In late 1994, A Momentary Lapse of Reason was released in MiniDisc format, with revised artwork in the booklet. On one photo is the plain white text ENIGMA, and on another is the plain white text PUBLIUS.

 

In the fall, Guitar World magazine received a packet of newsgroup articles about the enigma (sent anonymously) and writer Dan Amrich collected information from the newsgroup via email. The resulting article in the January 1995 issue unfortunately featured artwork that confused newcomers to this investigation. The pictures depicting clues hidden in TDB's cover art are purely fictional representations. The microscopic clues shown aren't actually in TDB art. GW did an update of the situation in their March 1995 issue.

Writer Neil Strauss also received a packet of newsgroup articles last fall "from the Publius-Concern" -- that is, from someone using that name without the knowledge of the group. His February 16, 1995 New York Times music column, The Pop Life, discussed the events surrounding the enigma. Mr. Strauss interviewed the band members and manager early in the tour. He described them as having a mysterious air and as saying that "there's all sorts of other things" in TDB, and that clues would be forthcoming. When asked about the sound-clip on the first minute of the album and the quiet phone conversation at the end of it, David Gilmour said, "I like puzzling people." Asked if some songs are veiled references to Roger Waters, he smiled and said, "Are they? You'll just have to work it out for yourself."

An article in the June 5, 1995 Toronto Star mentioned the puzzle, and other papers have used the information from the N.Y. Times story.

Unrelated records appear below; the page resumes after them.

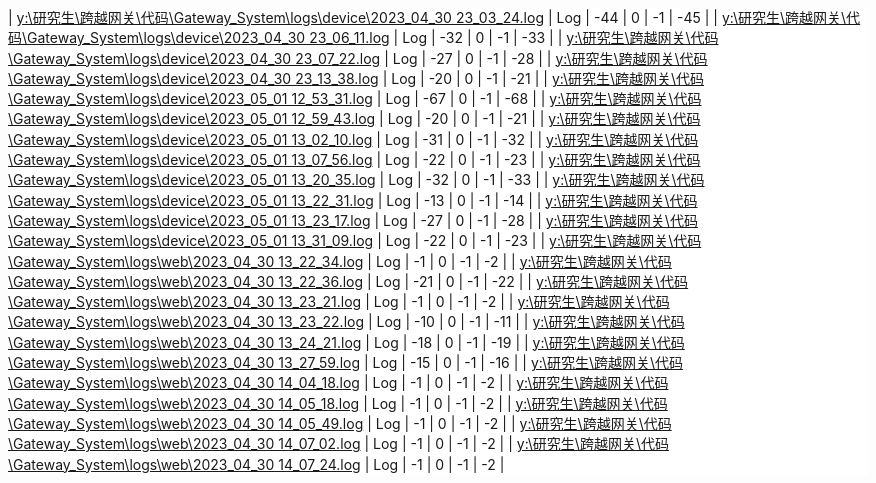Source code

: | [y:\研究生\跨越网关\代码\Gateway_System\logs\device\2023_04_30 23_03_24.log](/y:%5C%E7%A0%94%E7%A9%B6%E7%94%9F%5C%E8%B7%A8%E8%B6%8A%E7%BD%91%E5%85%B3%5C%E4%BB%A3%E7%A0%81%5CGateway_System%5Clogs%5Cdevice%5C2023_04_30%2023_03_24.log) | Log | -44 | 0 | -1 | -45 |
| [y:\研究生\跨越网关\代码\Gateway_System\logs\device\2023_04_30 23_06_11.log](/y:%5C%E7%A0%94%E7%A9%B6%E7%94%9F%5C%E8%B7%A8%E8%B6%8A%E7%BD%91%E5%85%B3%5C%E4%BB%A3%E7%A0%81%5CGateway_System%5Clogs%5Cdevice%5C2023_04_30%2023_06_11.log) | Log | -32 | 0 | -1 | -33 |
| [y:\研究生\跨越网关\代码\Gateway_System\logs\device\2023_04_30 23_07_22.log](/y:%5C%E7%A0%94%E7%A9%B6%E7%94%9F%5C%E8%B7%A8%E8%B6%8A%E7%BD%91%E5%85%B3%5C%E4%BB%A3%E7%A0%81%5CGateway_System%5Clogs%5Cdevice%5C2023_04_30%2023_07_22.log) | Log | -27 | 0 | -1 | -28 |
| [y:\研究生\跨越网关\代码\Gateway_System\logs\device\2023_04_30 23_13_38.log](/y:%5C%E7%A0%94%E7%A9%B6%E7%94%9F%5C%E8%B7%A8%E8%B6%8A%E7%BD%91%E5%85%B3%5C%E4%BB%A3%E7%A0%81%5CGateway_System%5Clogs%5Cdevice%5C2023_04_30%2023_13_38.log) | Log | -20 | 0 | -1 | -21 |
| [y:\研究生\跨越网关\代码\Gateway_System\logs\device\2023_05_01 12_53_31.log](/y:%5C%E7%A0%94%E7%A9%B6%E7%94%9F%5C%E8%B7%A8%E8%B6%8A%E7%BD%91%E5%85%B3%5C%E4%BB%A3%E7%A0%81%5CGateway_System%5Clogs%5Cdevice%5C2023_05_01%2012_53_31.log) | Log | -67 | 0 | -1 | -68 |
| [y:\研究生\跨越网关\代码\Gateway_System\logs\device\2023_05_01 12_59_43.log](/y:%5C%E7%A0%94%E7%A9%B6%E7%94%9F%5C%E8%B7%A8%E8%B6%8A%E7%BD%91%E5%85%B3%5C%E4%BB%A3%E7%A0%81%5CGateway_System%5Clogs%5Cdevice%5C2023_05_01%2012_59_43.log) | Log | -20 | 0 | -1 | -21 |
| [y:\研究生\跨越网关\代码\Gateway_System\logs\device\2023_05_01 13_02_10.log](/y:%5C%E7%A0%94%E7%A9%B6%E7%94%9F%5C%E8%B7%A8%E8%B6%8A%E7%BD%91%E5%85%B3%5C%E4%BB%A3%E7%A0%81%5CGateway_System%5Clogs%5Cdevice%5C2023_05_01%2013_02_10.log) | Log | -31 | 0 | -1 | -32 |
| [y:\研究生\跨越网关\代码\Gateway_System\logs\device\2023_05_01 13_07_56.log](/y:%5C%E7%A0%94%E7%A9%B6%E7%94%9F%5C%E8%B7%A8%E8%B6%8A%E7%BD%91%E5%85%B3%5C%E4%BB%A3%E7%A0%81%5CGateway_System%5Clogs%5Cdevice%5C2023_05_01%2013_07_56.log) | Log | -22 | 0 | -1 | -23 |
| [y:\研究生\跨越网关\代码\Gateway_System\logs\device\2023_05_01 13_20_35.log](/y:%5C%E7%A0%94%E7%A9%B6%E7%94%9F%5C%E8%B7%A8%E8%B6%8A%E7%BD%91%E5%85%B3%5C%E4%BB%A3%E7%A0%81%5CGateway_System%5Clogs%5Cdevice%5C2023_05_01%2013_20_35.log) | Log | -32 | 0 | -1 | -33 |
| [y:\研究生\跨越网关\代码\Gateway_System\logs\device\2023_05_01 13_22_31.log](/y:%5C%E7%A0%94%E7%A9%B6%E7%94%9F%5C%E8%B7%A8%E8%B6%8A%E7%BD%91%E5%85%B3%5C%E4%BB%A3%E7%A0%81%5CGateway_System%5Clogs%5Cdevice%5C2023_05_01%2013_22_31.log) | Log | -13 | 0 | -1 | -14 |
| [y:\研究生\跨越网关\代码\Gateway_System\logs\device\2023_05_01 13_23_17.log](/y:%5C%E7%A0%94%E7%A9%B6%E7%94%9F%5C%E8%B7%A8%E8%B6%8A%E7%BD%91%E5%85%B3%5C%E4%BB%A3%E7%A0%81%5CGateway_System%5Clogs%5Cdevice%5C2023_05_01%2013_23_17.log) | Log | -27 | 0 | -1 | -28 |
| [y:\研究生\跨越网关\代码\Gateway_System\logs\device\2023_05_01 13_31_09.log](/y:%5C%E7%A0%94%E7%A9%B6%E7%94%9F%5C%E8%B7%A8%E8%B6%8A%E7%BD%91%E5%85%B3%5C%E4%BB%A3%E7%A0%81%5CGateway_System%5Clogs%5Cdevice%5C2023_05_01%2013_31_09.log) | Log | -22 | 0 | -1 | -23 |
| [y:\研究生\跨越网关\代码\Gateway_System\logs\web\2023_04_30 13_22_34.log](/y:%5C%E7%A0%94%E7%A9%B6%E7%94%9F%5C%E8%B7%A8%E8%B6%8A%E7%BD%91%E5%85%B3%5C%E4%BB%A3%E7%A0%81%5CGateway_System%5Clogs%5Cweb%5C2023_04_30%2013_22_34.log) | Log | -1 | 0 | -1 | -2 |
| [y:\研究生\跨越网关\代码\Gateway_System\logs\web\2023_04_30 13_22_36.log](/y:%5C%E7%A0%94%E7%A9%B6%E7%94%9F%5C%E8%B7%A8%E8%B6%8A%E7%BD%91%E5%85%B3%5C%E4%BB%A3%E7%A0%81%5CGateway_System%5Clogs%5Cweb%5C2023_04_30%2013_22_36.log) | Log | -21 | 0 | -1 | -22 |
| [y:\研究生\跨越网关\代码\Gateway_System\logs\web\2023_04_30 13_23_21.log](/y:%5C%E7%A0%94%E7%A9%B6%E7%94%9F%5C%E8%B7%A8%E8%B6%8A%E7%BD%91%E5%85%B3%5C%E4%BB%A3%E7%A0%81%5CGateway_System%5Clogs%5Cweb%5C2023_04_30%2013_23_21.log) | Log | -1 | 0 | -1 | -2 |
| [y:\研究生\跨越网关\代码\Gateway_System\logs\web\2023_04_30 13_23_22.log](/y:%5C%E7%A0%94%E7%A9%B6%E7%94%9F%5C%E8%B7%A8%E8%B6%8A%E7%BD%91%E5%85%B3%5C%E4%BB%A3%E7%A0%81%5CGateway_System%5Clogs%5Cweb%5C2023_04_30%2013_23_22.log) | Log | -10 | 0 | -1 | -11 |
| [y:\研究生\跨越网关\代码\Gateway_System\logs\web\2023_04_30 13_24_21.log](/y:%5C%E7%A0%94%E7%A9%B6%E7%94%9F%5C%E8%B7%A8%E8%B6%8A%E7%BD%91%E5%85%B3%5C%E4%BB%A3%E7%A0%81%5CGateway_System%5Clogs%5Cweb%5C2023_04_30%2013_24_21.log) | Log | -18 | 0 | -1 | -19 |
| [y:\研究生\跨越网关\代码\Gateway_System\logs\web\2023_04_30 13_27_59.log](/y:%5C%E7%A0%94%E7%A9%B6%E7%94%9F%5C%E8%B7%A8%E8%B6%8A%E7%BD%91%E5%85%B3%5C%E4%BB%A3%E7%A0%81%5CGateway_System%5Clogs%5Cweb%5C2023_04_30%2013_27_59.log) | Log | -15 | 0 | -1 | -16 |
| [y:\研究生\跨越网关\代码\Gateway_System\logs\web\2023_04_30 14_04_18.log](/y:%5C%E7%A0%94%E7%A9%B6%E7%94%9F%5C%E8%B7%A8%E8%B6%8A%E7%BD%91%E5%85%B3%5C%E4%BB%A3%E7%A0%81%5CGateway_System%5Clogs%5Cweb%5C2023_04_30%2014_04_18.log) | Log | -1 | 0 | -1 | -2 |
| [y:\研究生\跨越网关\代码\Gateway_System\logs\web\2023_04_30 14_05_18.log](/y:%5C%E7%A0%94%E7%A9%B6%E7%94%9F%5C%E8%B7%A8%E8%B6%8A%E7%BD%91%E5%85%B3%5C%E4%BB%A3%E7%A0%81%5CGateway_System%5Clogs%5Cweb%5C2023_04_30%2014_05_18.log) | Log | -1 | 0 | -1 | -2 |
| [y:\研究生\跨越网关\代码\Gateway_System\logs\web\2023_04_30 14_05_49.log](/y:%5C%E7%A0%94%E7%A9%B6%E7%94%9F%5C%E8%B7%A8%E8%B6%8A%E7%BD%91%E5%85%B3%5C%E4%BB%A3%E7%A0%81%5CGateway_System%5Clogs%5Cweb%5C2023_04_30%2014_05_49.log) | Log | -1 | 0 | -1 | -2 |
| [y:\研究生\跨越网关\代码\Gateway_System\logs\web\2023_04_30 14_07_02.log](/y:%5C%E7%A0%94%E7%A9%B6%E7%94%9F%5C%E8%B7%A8%E8%B6%8A%E7%BD%91%E5%85%B3%5C%E4%BB%A3%E7%A0%81%5CGateway_System%5Clogs%5Cweb%5C2023_04_30%2014_07_02.log) | Log | -1 | 0 | -1 | -2 |
| [y:\研究生\跨越网关\代码\Gateway_System\logs\web\2023_04_30 14_07_24.log](/y:%5C%E7%A0%94%E7%A9%B6%E7%94%9F%5C%E8%B7%A8%E8%B6%8A%E7%BD%91%E5%85%B3%5C%E4%BB%A3%E7%A0%81%5CGateway_System%5Clogs%5Cweb%5C2023_04_30%2014_07_24.log) | Log | -1 | 0 | -1 | -2 |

Publius said he will not solve the enigma for us, and that it will require considerable cooperative effort on our part. Because early Publius speculation in the newgroup was hampered by flamers, some people began using private email to develop theories. In fact, it would be more accurate to say that all discussion in the newsgroup was hampered by flamers. However, Publius has said that the ideas should be discussed openly, so virtually all discussion of the enigma has returned to alt.music.pink-floyd. There are still skeptics, and it's wise to be considerate of them so as not to rekindle the flames.

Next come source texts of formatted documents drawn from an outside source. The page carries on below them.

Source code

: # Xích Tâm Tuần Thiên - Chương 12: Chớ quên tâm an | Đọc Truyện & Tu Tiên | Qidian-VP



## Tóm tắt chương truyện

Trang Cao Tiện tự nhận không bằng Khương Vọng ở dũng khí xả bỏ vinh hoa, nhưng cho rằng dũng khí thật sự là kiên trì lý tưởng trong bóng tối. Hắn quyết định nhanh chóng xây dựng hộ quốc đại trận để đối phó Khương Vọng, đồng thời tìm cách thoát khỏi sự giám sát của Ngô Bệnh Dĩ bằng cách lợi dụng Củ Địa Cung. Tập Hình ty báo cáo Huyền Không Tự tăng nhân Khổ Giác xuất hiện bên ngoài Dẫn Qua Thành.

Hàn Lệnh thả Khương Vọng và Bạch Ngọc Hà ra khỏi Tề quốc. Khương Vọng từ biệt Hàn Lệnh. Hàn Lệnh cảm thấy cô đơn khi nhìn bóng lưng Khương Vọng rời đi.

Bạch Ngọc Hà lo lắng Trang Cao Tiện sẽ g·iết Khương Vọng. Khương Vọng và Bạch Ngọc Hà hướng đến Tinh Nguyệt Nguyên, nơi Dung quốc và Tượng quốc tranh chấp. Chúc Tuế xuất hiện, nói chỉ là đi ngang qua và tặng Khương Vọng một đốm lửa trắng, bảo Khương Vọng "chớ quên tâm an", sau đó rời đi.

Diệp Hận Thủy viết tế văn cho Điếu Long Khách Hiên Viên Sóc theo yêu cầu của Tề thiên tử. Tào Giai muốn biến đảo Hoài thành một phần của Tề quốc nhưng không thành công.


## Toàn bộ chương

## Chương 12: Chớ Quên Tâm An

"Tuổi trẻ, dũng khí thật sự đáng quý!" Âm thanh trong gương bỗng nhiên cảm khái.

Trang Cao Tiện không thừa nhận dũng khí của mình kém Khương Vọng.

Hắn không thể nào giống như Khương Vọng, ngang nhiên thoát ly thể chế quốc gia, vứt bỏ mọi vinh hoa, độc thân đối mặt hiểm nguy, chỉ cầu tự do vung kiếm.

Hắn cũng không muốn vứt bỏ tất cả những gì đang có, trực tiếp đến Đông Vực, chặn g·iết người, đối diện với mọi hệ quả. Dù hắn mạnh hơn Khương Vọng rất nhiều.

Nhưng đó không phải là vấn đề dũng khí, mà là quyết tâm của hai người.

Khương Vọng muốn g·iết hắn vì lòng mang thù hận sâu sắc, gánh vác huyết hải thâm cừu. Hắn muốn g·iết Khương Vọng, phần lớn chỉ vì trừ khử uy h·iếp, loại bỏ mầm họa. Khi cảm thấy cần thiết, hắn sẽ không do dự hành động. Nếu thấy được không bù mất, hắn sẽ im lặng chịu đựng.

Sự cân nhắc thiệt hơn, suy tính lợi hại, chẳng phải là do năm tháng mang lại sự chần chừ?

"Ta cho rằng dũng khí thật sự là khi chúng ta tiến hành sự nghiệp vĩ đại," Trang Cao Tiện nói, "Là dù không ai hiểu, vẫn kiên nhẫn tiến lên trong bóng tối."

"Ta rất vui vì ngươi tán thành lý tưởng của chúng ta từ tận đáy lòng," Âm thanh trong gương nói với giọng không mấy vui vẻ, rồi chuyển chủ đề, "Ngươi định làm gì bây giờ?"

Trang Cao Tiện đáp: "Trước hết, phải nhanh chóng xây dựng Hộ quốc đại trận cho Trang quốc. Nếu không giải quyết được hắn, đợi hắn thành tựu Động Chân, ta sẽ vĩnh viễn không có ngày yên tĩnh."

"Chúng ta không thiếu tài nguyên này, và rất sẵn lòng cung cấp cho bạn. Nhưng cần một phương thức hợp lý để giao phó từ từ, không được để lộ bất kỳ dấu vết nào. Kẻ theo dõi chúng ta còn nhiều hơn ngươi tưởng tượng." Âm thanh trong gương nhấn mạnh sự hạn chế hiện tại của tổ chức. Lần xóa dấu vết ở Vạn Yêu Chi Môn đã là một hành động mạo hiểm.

Here are a couple of recommendations to minimize the problems: If you don't want to see the discussion, use a "kill file" filter if you can. When discussing the enigma, please use a subject line with the name Publius in it so skeptics have a simple way to filter it. Similarly, skeptics should avoid using a Publius subject line, since argument with believers is a pointless waste of resources. Lastly, an often neglected point of "netiquette": don't be lazy and abuse the "reply" command, retaining the old subject line when you are changing the subject of the news thread. Always avoid starting a new topic of discussion using an old subject line. When this sort of abuse gets out of hand, it can appear that the news is dominated by one topic when that's not actually true. It can also lead some people who might have been interested to ignore your post.